___ READING PASSAGE

# Lancaster Colony Corporation (LANC) — Financial Analysis

**Exchange:** NASDAQ  
**Coverage as of:** 2026-Q2  
**Updated:** 2026-05-28  
**Tier:** Free primer (step 2 of 19)  
**Sibling pages:** /stocks/LANC/thesis · /stocks/LANC/memo

## Financial Snapshot

---
step: 04
title: Financial Snapshot
ticker: LANC
current_ticker: MZTI
source: coverage-next-full
generated: 2026-05-28
---

### Step 04 — Financial Snapshot

#### Key Findings

- **Revenue trajectory:** FY19 $1,308M → FY25 $1,909M = 6.5% CAGR; FY21–FY25 = 6.8% CAGR (post-acquisitions/post-divestitures cleanup) [S1].
- **Margin recovery is real:** GM bottomed at 21.2% FY22 during ERP go-live + commodity peak, recovered to 23.9% FY25 (+270bps) and 24.8% 9M FY26 (+90bps further); structural ceiling estimated ~25–26% [S1][S5].
- **FCF re-expanded:** FY22 −$30M (capex spike) → FY25 $204M (10.7% of revenue); on track for ~$220M FY26 with capex normalizing [S1].
- **Balance sheet remains pristine:** $162M cash, $43M long-term debt = $118M net cash position at FY25 end; share count essentially flat (~27.5M diluted weighted) over 7 years [S1].
- **ROIC ~19.5% FY25** (NOPAT $172M / Invested Capital $880M) — top-quartile vs. CPG peer median ~10–12%; consistent with quality-compounder economics [S1].

#### Implications for Thesis and Valuation

The financial snapshot validates the "quality compounder" thesis pillar from Step 00: above-WACC ROIC sustained for 5+ years, FCF conversion >85%, debt-free balance sheet, dividend grown each year. The FY22 trough is contextually explainable (one-time ERP + commodity confluence), not a structural break. Recent margin recovery is steady; the FY26 9M data show the trajectory continuing. For Step 14's DCF, a base case of ~6–7% revenue CAGR through FY28, GM stabilizing at 24–25%, and FCF margin holding 10–11% would be consistent with current trajectory.

#### Objective

Establish the headline financial fact pattern (revenue, margins, EPS, FCF, balance sheet, ROIC) at a glance, with cross-checks across XBRL data, the 10-K, and StockAnalysis.com to confirm internal consistency. Calibrate the financial pillars referenced throughout subsequent steps.

#### Narrative Analysis

##### Top-Line Trajectory

7-year revenue CAGR FY19–FY25 is 6.5%, of which roughly half is pricing (especially FY22–FY23 inflation pass-through) and half is volume + mix (capacity adds, share gains in frozen breads, license partner expansion). FY26 9M growth +2.2% is decelerating as inflation tailwinds cycle out; Foodservice growing 5% pa is offsetting Retail flat-to-down. No transcripts available, but press releases consistently flag the volume pivot as the next-12-months challenge.

______

» TASK TO CARRY OUT: Reproduce word for word the part of the Lancaster Colony financial analysis between "- **FCF re-expanded:**" and "7 years [S1].", inclusive.

___ GIVEN DATA

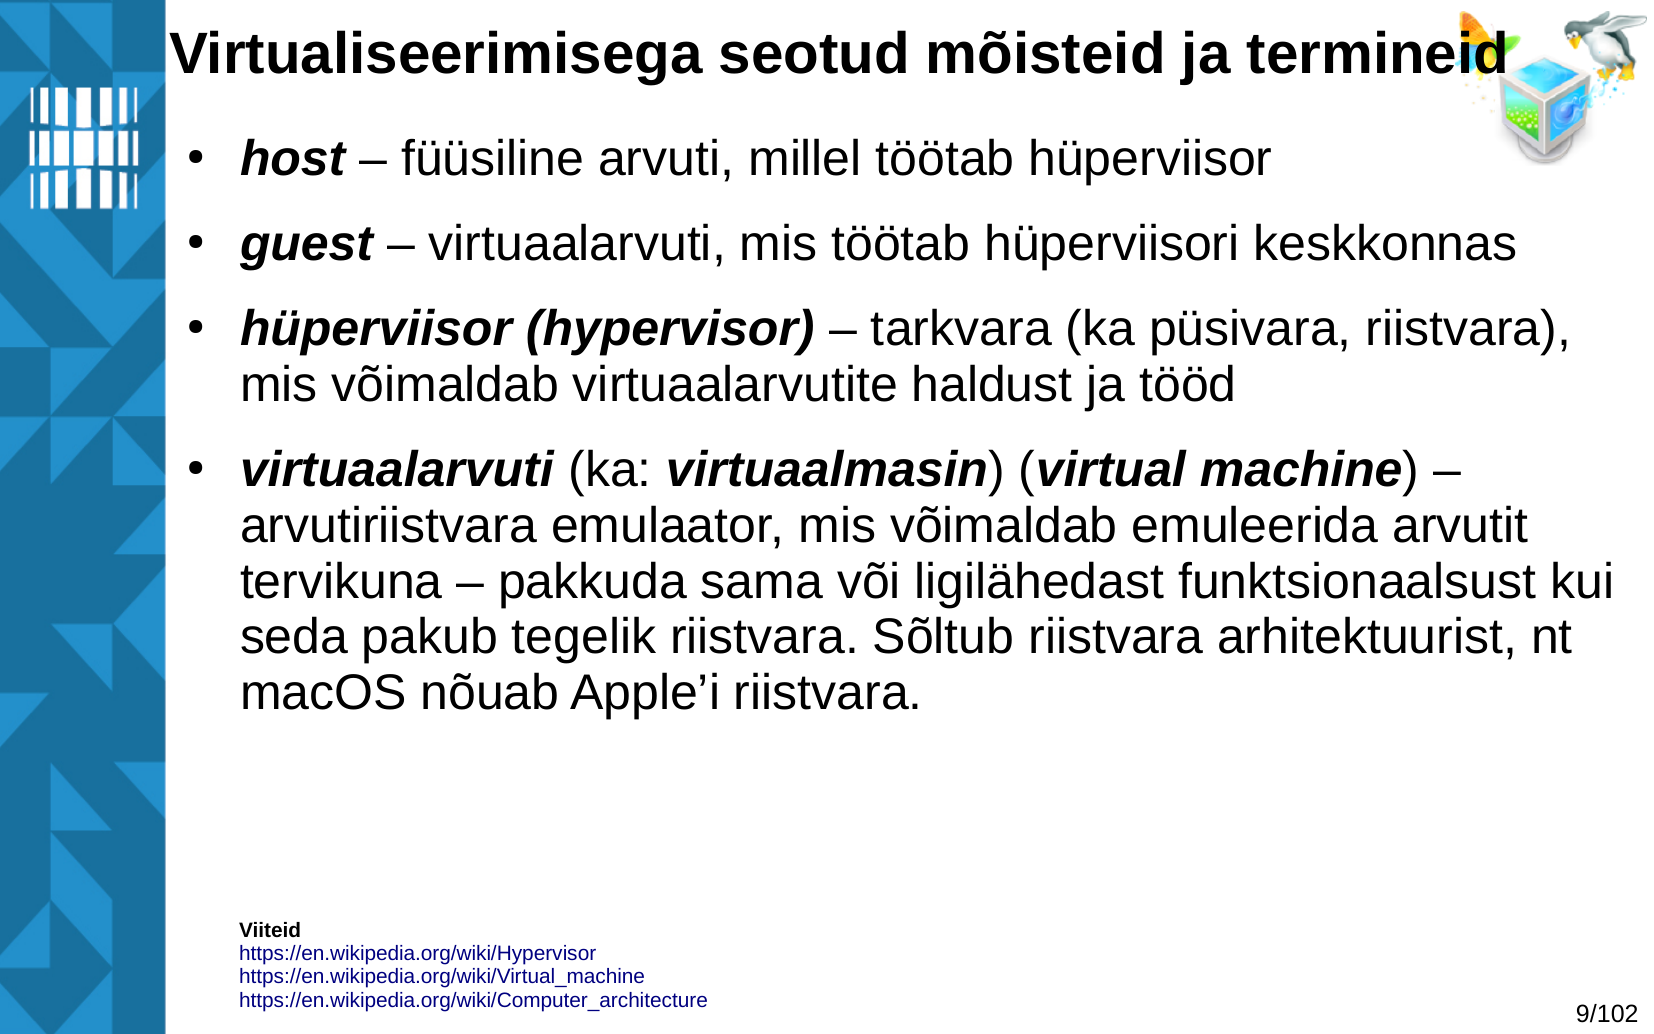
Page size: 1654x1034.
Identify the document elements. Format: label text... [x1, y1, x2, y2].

picture [1452, 7, 1653, 166]
list host – füüsiline arvuti, millel töötab hüperviisor guest – virtuaalarvuti, mis töötab hüperviisori keskkonnas hüperviisor (hypervisor) – tarkvara (ka püsivara, riistvara), mis võimaldab virtuaalarvutite haldust ja tööd virtuaalarvuti (ka: virtuaalmasin) (virtual machine) – arvutiriistvara emulaator, mis võimaldab emuleerida arvutit tervikuna – pakkuda sama või ligilähedast funktsionaalsust kui seda pakub tegelik riistvara. Sõltub riistvara arhitektuurist, nt macOS nõuab Apple’i riistvara. [169, 129, 1642, 997]
text_box Viiteid https://en.wikipedia.org/wiki/Hypervisor https://en.wikipedia.org/wiki/Virtual_machine https://en.wikipedia.org/wiki/Computer_architecture [224, 911, 733, 1022]
title Virtualiseerimisega seotud mõisteid ja termineid [169, 11, 1571, 95]
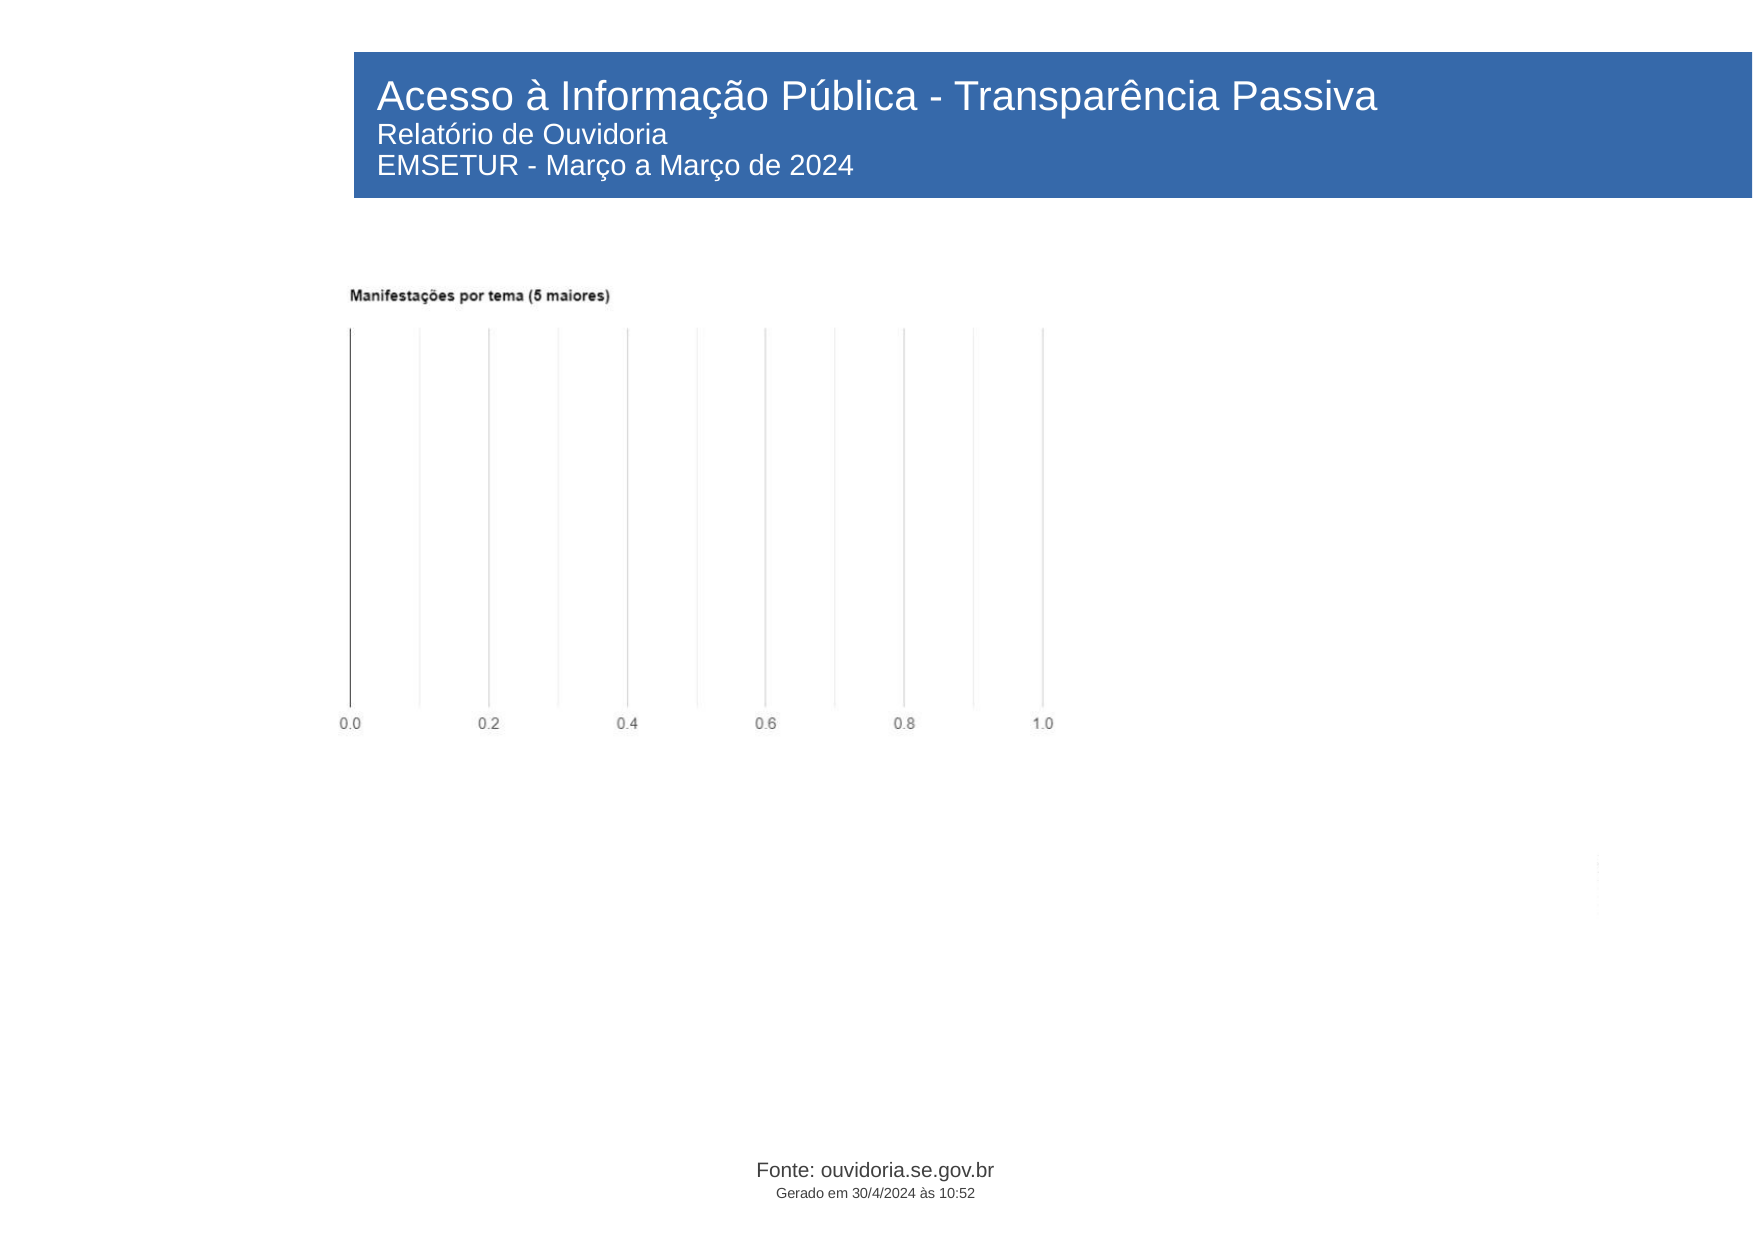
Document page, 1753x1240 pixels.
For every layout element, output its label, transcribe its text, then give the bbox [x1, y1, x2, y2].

______

» REPLY:
- **FCF re-expanded:** FY22 −$30M (capex spike) → FY25 $204M (10.7% of revenue); on track for ~$220M FY26 with capex normalizing [S1].
- **Balance sheet remains pristine:** $162M cash, $43M long-term debt = $118M net cash position at FY25 end; share count essentially flat (~27.5M diluted weighted) over 7 years [S1].